Netanyahu kembali melakukan eksperimen gila yang rutin dipraktekannya setiap tahun. Lakukan provokasi di Yerusalem dan Tepi Barat. Tensi pembasmian etnis Palestina ditinggikan. Lebih dari 200 warga di Yerusalem dan Tepi Barat ditembak mati. Hal ini adalah bentuk provokasi Netanyahu untuk memancing perlawanan dan serangan Palestina. 

Bahkan Netanyahu merancang skenario serangan dadakan yg akan dilakukan pada 8 Oktober. Kabar tersebut masuk dalam radar informasi inteligen Hamas hingga terprovokasi mengawali serangan pada 7 Oktober demi meminimalisir efek serangan militer Israel. Terkonfirmasi lewat serangan Hamas yang menyasar sejumlah markas militer israel. 

Perang inilah yang diinginkan Netanyahu. Lihat saja, perang berhasil meredam gelombang demonstrasi protes di israel dengan maksud untuk menggulingkan dirinya dari kekuasaan. 

Fokus dan perhatian warga israel dipaksa berputar menoleh ke arah perang melawan Hamas. Tak seperti biasanya, warga Israel dibuat makin cemas lewat keberhasilan serangan Hamas yang berhasil menembus beberapa kota-kota dan menyandera ratusan warga Israel. Menimbulkan korban dan dampak serangan terbesar sepanjang sejarah. 

Pemerintahan Netanyahu yang didukung Amerika tampil sebagai pahlawan menyerukan serangan besar menuntut balasan. Eskalasinya direkayasa menjadi tambah besar. Semua pernyataan kecaman serta aksi serangan balasan, membuat isu dan tuntutan penggulingan Netanyahu menjadi tidak populer lagi. 

Dalam keadaan seperti ini, Netanyahu memainkan skenario keduanya dengan membentuk "Kabinet Darurat" bersama kalangan oposisi dalam negeri. Judulnya adalah menyatukan semua elemen israel demi perang melawan Hamas. 

Kabinet perang bersama eks menteri pertahanan Israel sekaligus pemimpin partai oposisi, Benny Gantz.

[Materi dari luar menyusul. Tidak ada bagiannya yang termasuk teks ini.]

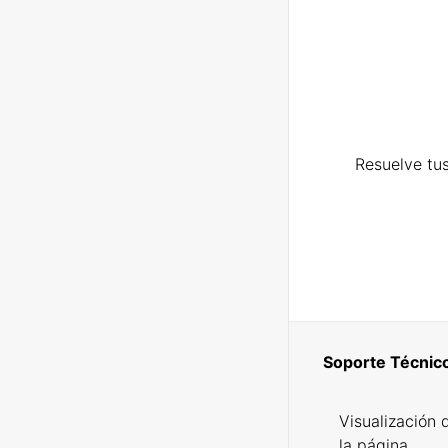
Resuelve tus
Soporte Técnic
Visualización 
la página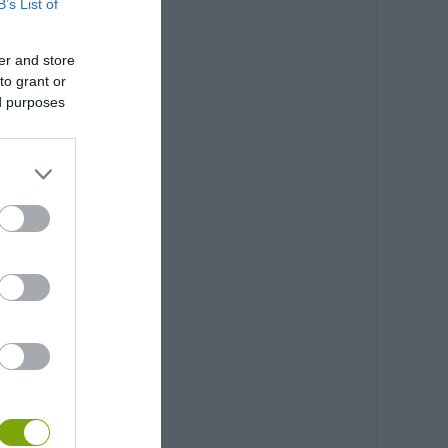
B’s List of
er and store
to grant or
ed purposes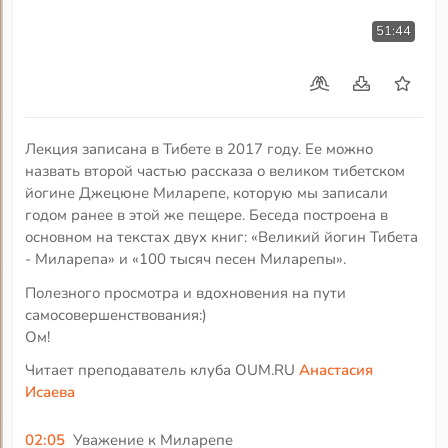
51:44
Лекция записана в Тибете в 2017 году. Ее можно
назвать второй частью рассказа о великом тибетском
йогине Джецюне Миларепе, которую мы записали
годом ранее в этой же пещере. Беседа построена в
основном на текстах двух книг: «Великий йогин Тибета
- Миларепа» и «100 тысяч песен Миларепы».
Полезного просмотра и вдохновения на пути
самосовершенствования:)
Ом!
Читает преподаватель клуба OUM.RU
Анастасия
Исаева
02:05
Уважение к Миларепе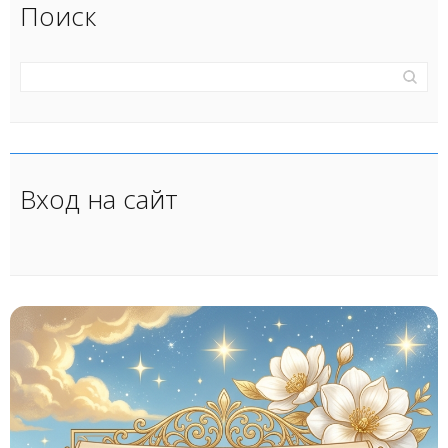
Поиск
Вход на сайт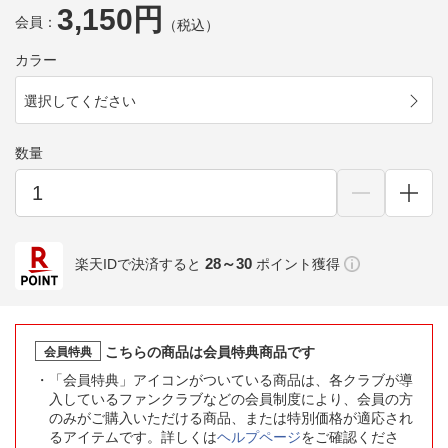
3,150円
会員：
（税込）
カラー
選択してください
数量
28～30
楽天IDで決済すると
ポイント獲得
こちらの商品は会員特典商品です
会員特典
「会員特典」アイコンがついている商品は、各クラブが導
入しているファンクラブなどの会員制度により、会員の方
のみがご購入いただける商品、または特別価格が適応され
るアイテムです。詳しくは
ヘルプページ
をご確認くださ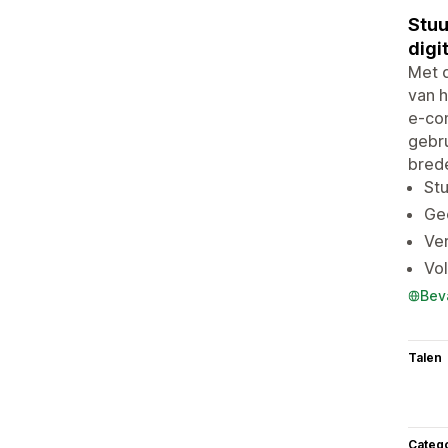
Stuu
digi
Met d
van h
e-com
gebru
brede
Stu
Gee
Ve
Vo
Bev
Talen
Categ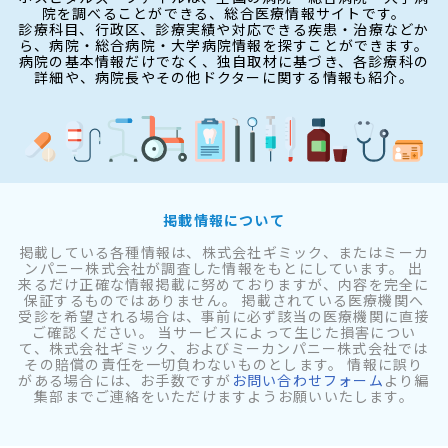
院を調べることができる、総合医療情報サイトです。
診療科目、行政区、診療実績や対応できる疾患・治療などか
ら、病院・総合病院・大学病院情報を探すことができます。
病院の基本情報だけでなく、独自取材に基づき、各診療科の
詳細や、病院長やその他ドクターに関する情報も紹介。
掲載情報について
掲載している各種情報は、株式会社ギミック、またはミーカ
ンパニー株式会社が調査した情報をもとにしています。 出
来るだけ正確な情報掲載に努めておりますが、内容を完全に
保証するものではありません。 掲載されている医療機関へ
受診を希望される場合は、事前に必ず該当の医療機関に直接
ご確認ください。 当サービスによって生じた損害につい
て、株式会社ギミック、およびミーカンパニー株式会社では
その賠償の責任を一切負わないものとします。 情報に誤り
がある場合には、お手数ですが
お問い合わせフォーム
より編
集部までご連絡をいただけますようお願いいたします。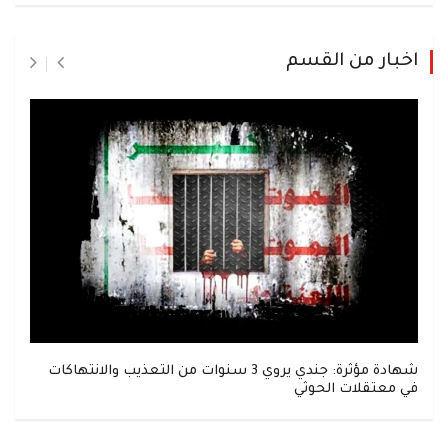
اخبار من القسم
شهادة مؤثرة: جندي يروي 3 سنوات من التعذيب والانتهاكات
في معتقلات الحوثي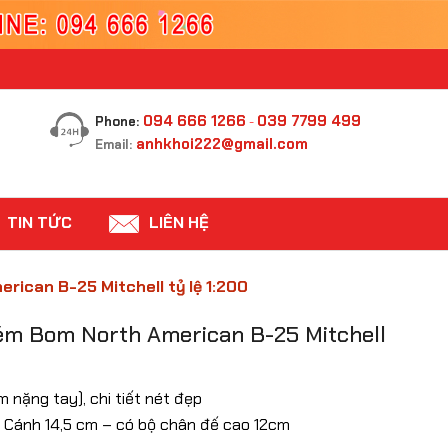
094 666 1266
039 7799 499
Phone:
-
anhkhoi222@gmail.com
Email:
TIN TỨC
LIÊN HỆ
ican B-25 Mitchell tỷ lệ 1:200
m Bom North American B-25 Mitchell
m nặng tay), chi tiết nét đẹp
m, Cánh 14,5 cm – có bộ chân đế cao 12cm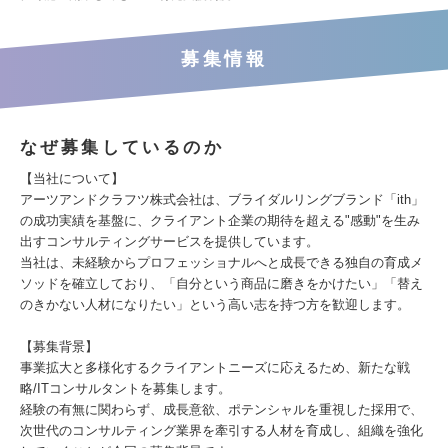
募集情報
なぜ募集しているのか
【当社について】
アーツアンドクラフツ株式会社は、ブライダルリングブランド「ith」
の成功実績を基盤に、クライアント企業の期待を超える"感動"を生み
出すコンサルティングサービスを提供しています。
当社は、未経験からプロフェッショナルへと成長できる独自の育成メ
ソッドを確立しており、「自分という商品に磨きをかけたい」「替え
のきかない人材になりたい」という高い志を持つ方を歓迎します。
【募集背景】
事業拡大と多様化するクライアントニーズに応えるため、新たな戦
略/ITコンサルタントを募集します。
経験の有無に関わらず、成長意欲、ポテンシャルを重視した採用で、
次世代のコンサルティング業界を牽引する人材を育成し、組織を強化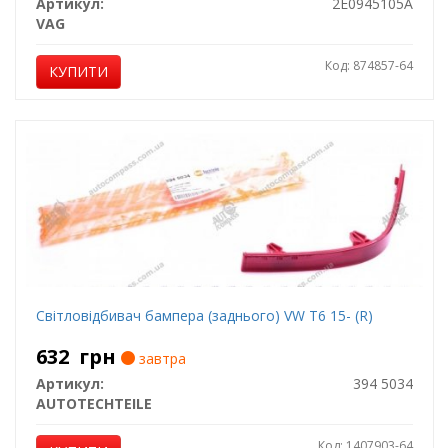
Артикул:
2E0945105A
VAG
Код: 874857-64
КУПИТИ
Світловідбивач бампера (заднього) VW T6 15- (R)
632
грн
завтра
Артикул:
394 5034
AUTOTECHTEILE
Код: 1407903-64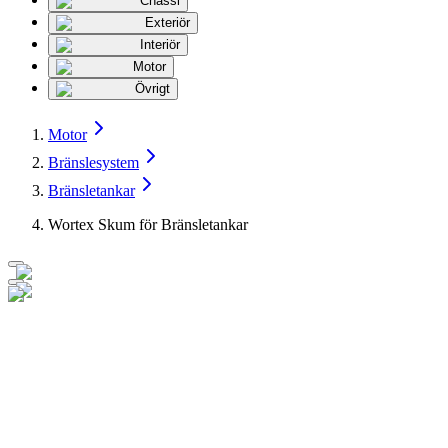
Chassi
Exteriör
Interiör
Motor
Övrigt
Motor
Bränslesystem
Bränsletankar
Wortex Skum för Bränsletankar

Netanyahu menyatakan: "Kami telah membentuk pemerintah darurat nasional. Seluruh warga Israel bersatu dan mengesampingkan perbedaan di situasi ini. Kita berdiri di sini bersama bahu-membahu demi mengirim pesan kepada musuh-musuh" 

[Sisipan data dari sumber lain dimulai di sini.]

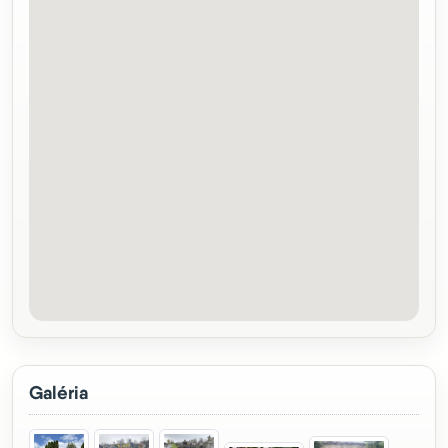
Galéria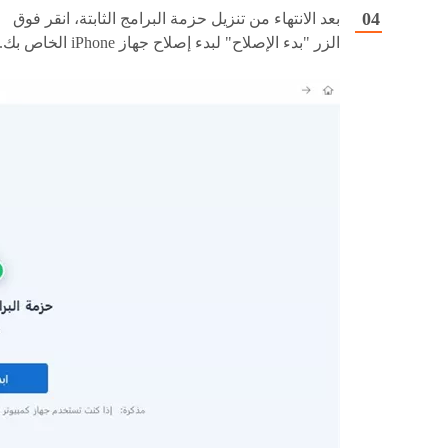
بعد الانتهاء من تنزيل حزمة البرامج الثابتة، انقر فوق
الزر "بدء الإصلاح" لبدء إصلاح جهاز iPhone الخاص بك.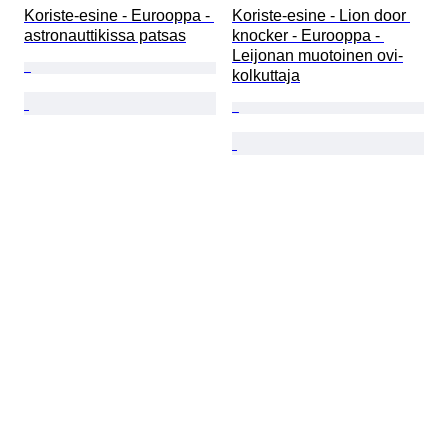
Koriste-esine - Eurooppa - 
Koriste-esine - Lion door 
astronauttikissa patsas
knocker - Eurooppa - 
Leijonan muotoinen ovi-
kolkuttaja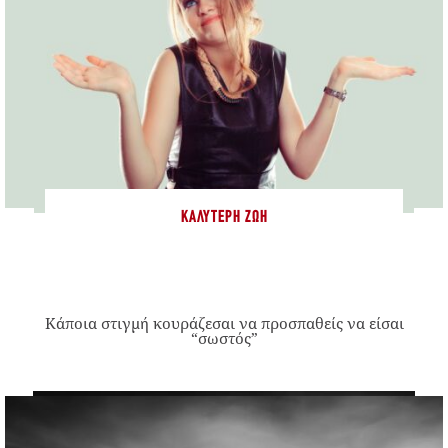
ΚΑΛΎΤΕΡΗ ΖΩΉ
Κάποια στιγμή κουράζεσαι να προσπαθείς να είσαι
“σωστός”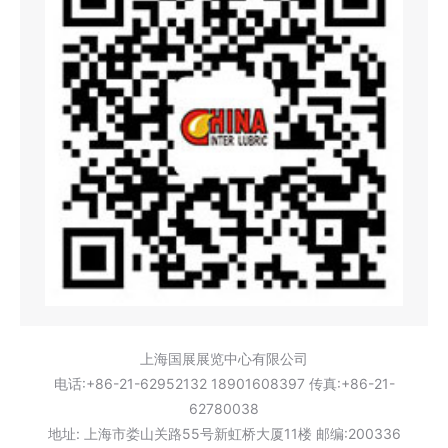
上海国展展览中心有限公司
电话:+86-21-62952132 18901608397 传真:+86-21-
62780038
地址: 上海市娄山关路55号新虹桥大厦11楼 邮编:200336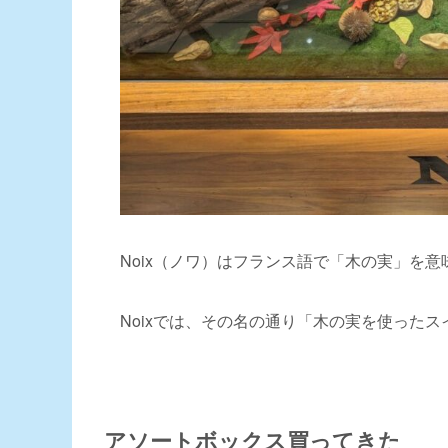
Noix（ノワ）はフランス語で「木の実」を意
Noixでは、その名の通り「木の実を使った
アソートボックス買ってきた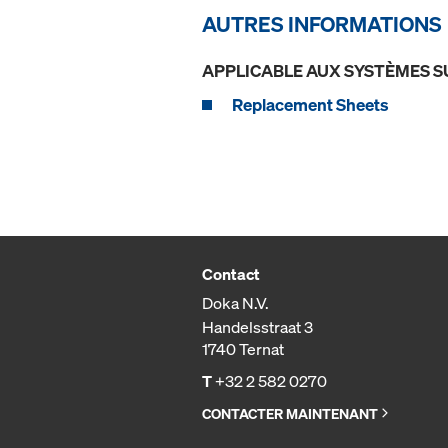
AUTRES INFORMATIONS
APPLICABLE AUX SYSTÈMES S
Replacement Sheets
Contact
Doka N.V.
Handelsstraat 3
1740 Ternat
T
+32 2 582 0270
CONTACTER MAINTENANT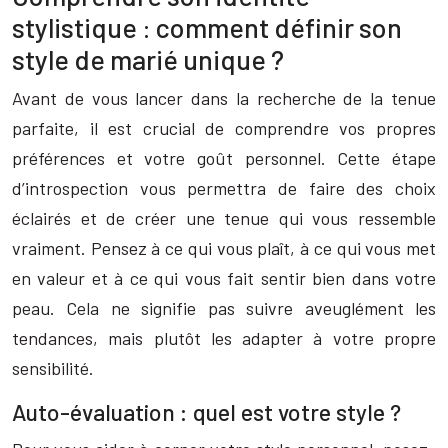
stylistique : comment définir son
style de marié unique ?
Avant de vous lancer dans la recherche de la tenue
parfaite, il est crucial de comprendre vos propres
préférences et votre goût personnel. Cette étape
d’introspection vous permettra de faire des choix
éclairés et de créer une tenue qui vous ressemble
vraiment. Pensez à ce qui vous plaît, à ce qui vous met
en valeur et à ce qui vous fait sentir bien dans votre
peau. Cela ne signifie pas suivre aveuglément les
tendances, mais plutôt les adapter à votre propre
sensibilité.
Auto-évaluation : quel est votre style ?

Jelas-jelas terbaca sebagai upaya untuk memulihkan citranya dari buruk menjadi baik. Siasat menjadi pahlawan licik untuk menghapus keinginan oposisi dan warga untuk menggulingkan dirinya dari kekuasaan akibat serangkaian korupsi dan kebijakan kontroversial reformasi sistem peradilan. 

Bangsat. Demi ambisi mempertahankan kekuasaan, warga Palestina harus jadi sasaran pembantaian dengan eskalasi terbesar sepanjang sejarah. 

Mamun banyak kalangan memprediksikan, eksperimen licik Netanyahu pertahankan kekuasaan lewat provokasi perang Israel-Palestina akan memenemui kegagalan. 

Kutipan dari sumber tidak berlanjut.